Great question! I like to use the self-consistency of the selection, i.e. analysis how often certain attributes are selected over many applications of a tested FS method on a somehow disturbed version of the training data, for instance bootstrapped (see this for an example).
Passing this test won't guarantee that the method is good, but failing it certainly shows that it is bad. The best option is obviously to compare with some gold side knowledge, but it may be hard or impossible to acquire or tricky to assess. If you really need to use classification accuracy, do a nested cross-validation.
It is actually pretty trivial, no magic at all. The core idea is that a feature that is not relevant is not more useful for classification than its version with a permuted order of values. To this end, Boruta extends the given dataset with such permuted copies of all features (which we call shadows), applies some feature importance measure (aka VIM; Boruta can use any, the default is Random Forest's MDA) and checks which features are better and which are worse than a most important shadow.

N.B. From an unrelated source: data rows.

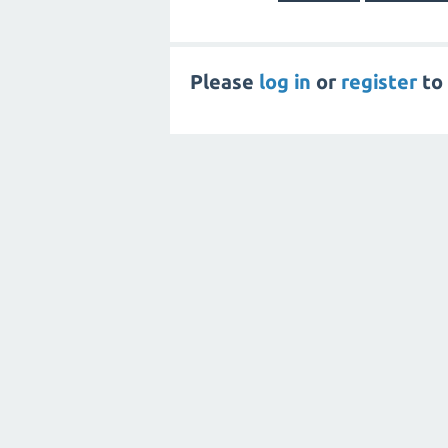
Please
log in
or
register
to 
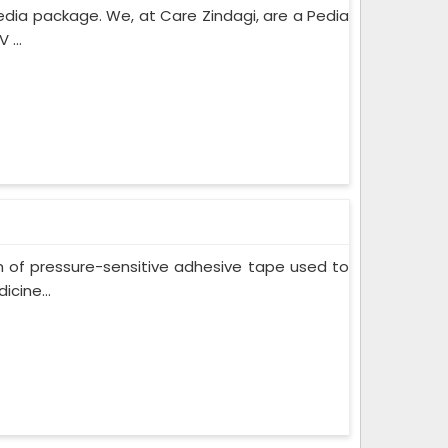
edia package. We, at Care Zindagi, are a Pedia
 ...
m of pressure-sensitive adhesive tape used to
cine...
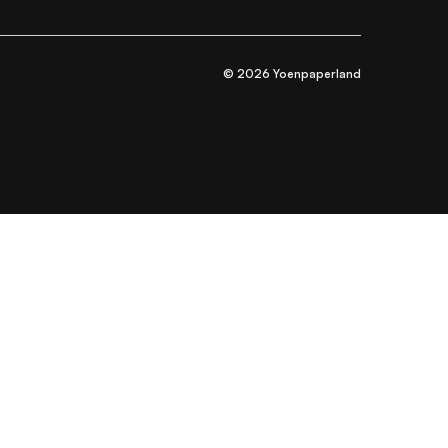
© 2026 Yoenpaperland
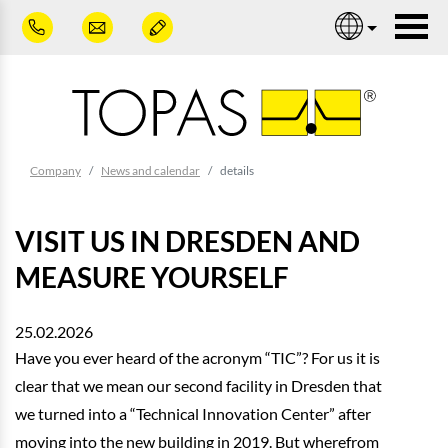
Skip to main content
Nav
You are here:
Company
News and calendar
details
VISIT US IN DRESDEN AND
MEASURE YOURSELF
25.02.2026
Have you ever heard of the acronym “TIC”? For us it is
clear that we mean our second facility in Dresden that
we turned into a “Technical Innovation Center” after
moving into the new building in 2019. But wherefrom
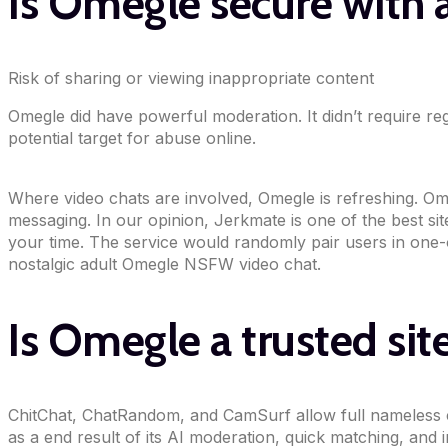
Is Omegle secure with
Risk of sharing or viewing inappropriate content
Omegle did have powerful moderation. It didn’t require reg
potential target for abuse online.
Where video chats are involved, Omegle is refreshing. Ome
messaging. In our opinion, Jerkmate is one of the best s
your time. The service would randomly pair users in one-
nostalgic adult Omegle NSFW video chat.
Is Omegle a trusted sit
ChitChat, ChatRandom, and CamSurf allow full nameless cha
as a end result of its AI moderation, quick matching, and 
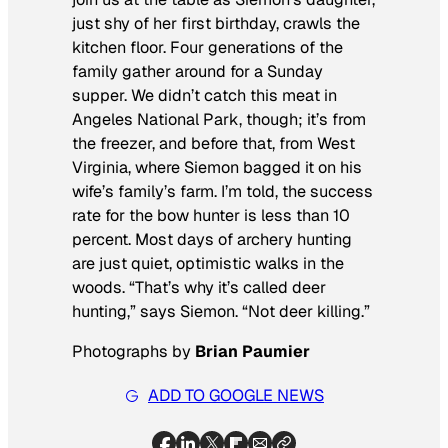
just shy of her first birthday, crawls the
kitchen floor. Four generations of the
family gather around for a Sunday
supper. We didn’t catch this meat in
Angeles National Park, though; it’s from
the freezer, and before that, from West
Virginia, where Siemon bagged it on his
wife’s family’s farm. I’m told, the success
rate for the bow hunter is less than 10
percent. Most days of archery hunting
are just quiet, optimistic walks in the
woods. “That’s why it’s called deer
hunting,” says Siemon. “Not deer killing.”
Photographs by
Brian Paumier
ADD TO GOOGLE NEWS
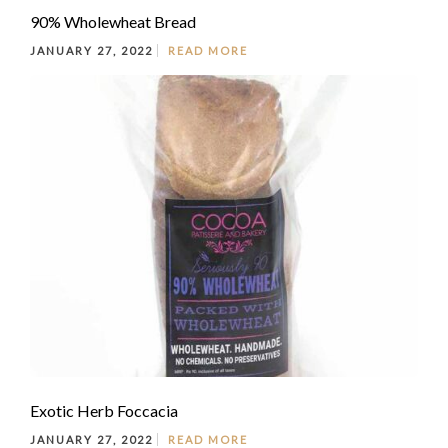
90% Wholewheat Bread
JANUARY 27, 2022
READ MORE
Exotic Herb Foccacia
JANUARY 27, 2022
READ MORE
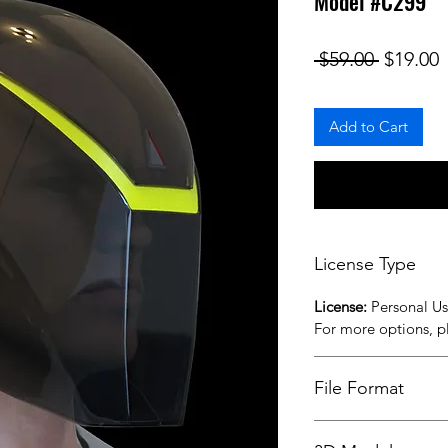
Model #C299
Regular
S
 $59.00 
$19.00
Add to Cart
License Type
License:
Personal U
For more options, 
File Format
STL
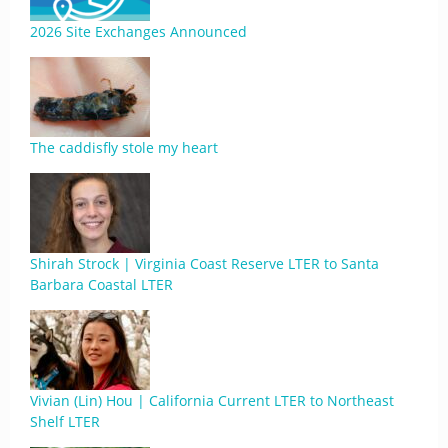
2026 Site Exchanges Announced
The caddisfly stole my heart
Shirah Strock | Virginia Coast Reserve LTER to Santa
Barbara Coastal LTER
Vivian (Lin) Hou | California Current LTER to Northeast
Shelf LTER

The next important idea is based on observation that VIMs get more accurate with less irrelevant features present; thus, Boruta applies the above test iteratively, constantly removing features which it strongly believes are irrelevant. The details are here.
Sad to hear that; but before moving to a different method, you may want to check whether the VIM you are using is stable, as it is a popular error. For instance, in the default state, R Boruta uses RF MDA importance with the ranger's default number of trees equal to 500 — this is a very small number, suitable only for datasets with a few features.
In case you are doing a benchmark by adding lots of noisy features to some dataset or just happen to have a p≫n problem, note that false positives are expected and inevitable due to how likely it is to generate random associations in such a set-up.
You may also want to check if you are describing your problem with features that have a potential to be relevant and are adjusted to the characteristics of your VIM source. Be sure that you don't have spoiler features which may uniquely index your objects, like timestamps or IDs.
Well, it is certainly not as fast as a simple correlation or a single VIM run, but remember that it is trying to solve a tough problem. However, ensure that you are not using the formula interface and that you have enough RAM. You may also wish to turn off model saving in your VIM (which is already done in Boruta's default VIM provider wrappers) and Boruta VIM history (holdHistory=FALSE
). Finally, you can try to use a faster VIM source, like for instance rFerns (also this), and/or a VIM that allows parallel computation (both R Boruta, since version 5.0, and Python Boruta by default use Random Forest MDA VIM provided by an RF implementation which can easily utilise multiple local cores; respectively ranger and scikit-learn). Note that it makes no sense to make a parallel version of Boruta on its own; it is strictly single-threaded and it won't change.
You may want to track Boruta progress live; in case of R version you can achieve this by setting doTrace
argument set to 1 or 2 (on Windows, you also have to turn off output buffering).
For the sake of this page as well as Boruta strings and docs, none.
Boruta is a Slavic spirit of the forest, and the first version of Boruta was a wrapper over the Random Forest method.